On the last of these points I believe we’ve already started to reach an understanding. In his keynote speech to the conference Lord Dubs, the Labour peer and campaigner for child refugees, repeated his belief that the British public wants to ‘do the right thing’ – they want to be compassionate, and they want Britain to be seen as a caring nation. I think he is right, but I also recognise that our ability to live up to these standards is hampered by social, economic and political norms and structures that give precedence to money-making, possession-hoarding, and status-seeking behaviour.

So we need to change the language that’s used by politicians and the press, and we need to share our own stories, examples, and commitment to compassion in practice as a way to undermine the existing cultural hegemony. And that means transforming institutions in concrete terms by, for example, encouraging much more cross-party collaboration, ending the tit-for-tat style of debate in parliament, and establishing a new compassionate code-of-conduct for MPs.

Every new policy issued by government should have to prove that it will – and has – improved the lives of those most in need of help; that it was developed through a spirit of cooperation with other parties which utilizes respectful debate to improve policies with the proper degree of scrutiny; and that it does not impinge negatively on the lives of future generations. The legacies of austerity and climate breakdown are proof enough that this has not been the case in the past. Think of this is a kind of ‘compassion test’ to be embedded throughout decision-making.

In the media world we need new codes of conduct that commit newspaper editors to steer clear of personal slander and stereotyping language. Under such a code, corrosive attacks on the press as “enemies of the people” by President Trump and others, or Boris Johnson’s incendiary description of Muslim women as looking like “letterboxes,” would never be allowed or tolerated.

It’s also important to work with politicians on reforms to the policy-making process that make cross-party working easier, while helping to boost the numbers of representatives in parliament or Congress from less privileged backgrounds so that those entering politics have a better understanding of the lives of the people they govern.

Naturally, ideas like these will come up against those who argue that compassion is too weak or vague to guide the political or economic sphere and that only cold-hearted rationality makes for good decision-making. To those detractors I’d raise a number of responses.
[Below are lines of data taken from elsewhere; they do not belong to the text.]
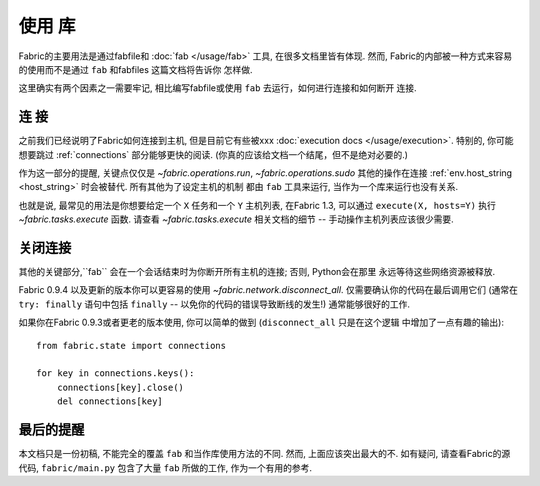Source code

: ====
使用 库
====

Fabric的主要用法是通过fabfile和 :doc:`fab </usage/fab>` 工具, 在很多文档里皆有体现.
然而, Fabric的内部被一种方式来容易的使用而不是通过 ``fab`` 和fabfiles 这篇文档将告诉你
怎样做.

这里确实有两个因素之一需要牢记, 相比编写fabfile或使用 ``fab`` 去运行，如何进行连接和如何断开
连接.

连  接
====

之前我们已经说明了Fabric如何连接到主机, 但是目前它有些被xxx
:doc:`execution docs </usage/execution>`. 特别的, 你可能想要跳过 :ref:`connections`
部分能够更快的阅读. (你真的应该给文档一个结尾，但不是绝对必要的.)

作为这一部分的提醒, 关键点仅仅是 `~fabric.operations.run`, `~fabric.operations.sudo`
其他的操作在连接 :ref:`env.host_string <host_string>` 时会被替代. 所有其他为了设定主机的机制
都由 ``fab`` 工具来运行, 当作为一个库来运行也没有关系.

也就是说, 最常见的用法是你想要给定一个 ``X`` 任务和一个 ``Y`` 主机列表, 在Fabric 1.3,
可以通过 ``execute(X, hosts=Y)`` 执行 `~fabric.tasks.execute` 函数.
请查看 `~fabric.tasks.execute` 相关文档的细节 -- 手动操作主机列表应该很少需要.

关闭连接
====

其他的关键部分,``fab`` 会在一个会话结束时为你断开所有主机的连接; 否则, Python会在那里
永远等待这些网络资源被释放.

Fabric 0.9.4 以及更新的版本你可以更容易的使用 `~fabric.network.disconnect_all`.
仅需要确认你的代码在最后调用它们 (通常在 ``try: finally`` 语句中包括 ``finally``
-- 以免你的代码的错误导致断线的发生!) 通常能够很好的工作.

如果你在Fabric 0.9.3或者更老的版本使用, 你可以简单的做到 (``disconnect_all`` 只是在这个逻辑
中增加了一点有趣的输出)::

    from fabric.state import connections

    for key in connections.keys():
        connections[key].close()
        del connections[key]


最后的提醒
=====

本文档只是一份初稿, 不能完全的覆盖 ``fab`` 和当作库使用方法的不同. 然而, 上面应该突出最大的不.
如有疑问, 请查看Fabric的源代码, ``fabric/main.py`` 包含了大量 ``fab`` 所做的工作, 作为一个有用的参考.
First, being compassionate in a world that teaches you to be otherwise is courageous. To turn towards and not away from suffering, and make that the centerpiece of your decisions, takes guts and determination.

Second, to deny the role of emotion in politics is to deny that human beings are central to the way politics works. Emotions are who we are, and so we want people who enter politics (and in doing so become responsible for the lives of millions) to understand their emotions, the emotions of others, and how both influence their decision-making. This kind of emotional intelligence should be an essential requirement for anyone who is thinking of a career in politics, business or journalism.

We can make this change happen. The seeds are already there – in people’s imaginations, in their desire for a better world, and in the examples they are already setting for one another when they care for family, friends, and colleagues. We’ve done it before. The National Health Service, for example, the ‘Kindertransport’ which helped to save the lives of 10,000 Jewish children during the Second World War by offering them sanctuary in Britain, and the legalisation of homosexuality and same-sex marriage – all these things and more were built on one central idea: compassion. Society can undoubtedly be fashioned in its image.